Add environment-driven config for the ASR API:

- app key
- access key
- resource id
- flash URL
- request timeout
- optional language hint

These should be separate from the existing Doubao LLM config because this is no longer the same provider call shape.

## Testing Strategy

### Unit Tests

- audio extraction helper returns WAV base64
- ASR submit request body matches expected schema
- ASR response parsing handles success and API error codes
- ASR result mapping produces valid `TranscriptSegment[]`

### Integration-Level Tests

- `transcriptionStage` uses ASR helper when configured
- `multiStageSubtitleGeneration` still receives valid transcript output
- `subtitleService` keeps frontend contract unchanged

### Regression Focus

- no change to translation or voice matching contracts
- no regression in subtitle job stages and progress messages
- no regression in editor auto-generation flow

## Risks

### 1. Confidence mismatch

If the ASR result does not provide a numeric confidence comparable to the current stage contract, we need a fallback policy.

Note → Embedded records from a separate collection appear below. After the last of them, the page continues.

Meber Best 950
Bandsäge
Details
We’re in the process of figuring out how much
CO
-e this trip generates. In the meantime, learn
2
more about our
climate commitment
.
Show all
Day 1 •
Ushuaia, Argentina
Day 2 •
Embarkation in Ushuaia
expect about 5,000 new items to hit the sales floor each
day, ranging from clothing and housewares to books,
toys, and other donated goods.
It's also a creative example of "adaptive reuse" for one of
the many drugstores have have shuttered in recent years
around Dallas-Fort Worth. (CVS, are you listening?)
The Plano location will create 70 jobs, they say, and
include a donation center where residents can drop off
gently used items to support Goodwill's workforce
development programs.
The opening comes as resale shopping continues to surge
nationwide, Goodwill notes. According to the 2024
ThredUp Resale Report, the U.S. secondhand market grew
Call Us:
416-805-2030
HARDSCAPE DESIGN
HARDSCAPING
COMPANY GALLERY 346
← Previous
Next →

We should not invent precise confidence values.

### 2. Speaker metadata variance

Speaker labels and gender fields may differ from the current Stage 1 output. Downstream code already tolerates `unknown`, but we should normalize carefully.

## Rollout Plan

1. Implement the flash ASR client and mapping behind Stage 1.
2. Keep old transcription path available behind a feature flag or fallback branch during transition.
3. Validate with the known failing sample video.
4. Remove the old direct multimodal transcription path once logs and results are stable.

## Success Criteria

- Stage 1 no longer sends video content to a general model for transcription.
- Logs show flash ASR request lifecycle for each transcription request.
- The known failing sample produces original dialogue closer to the ground truth than the current Stage 1.
- Downstream translation and voice stages continue to work without UI contract changes.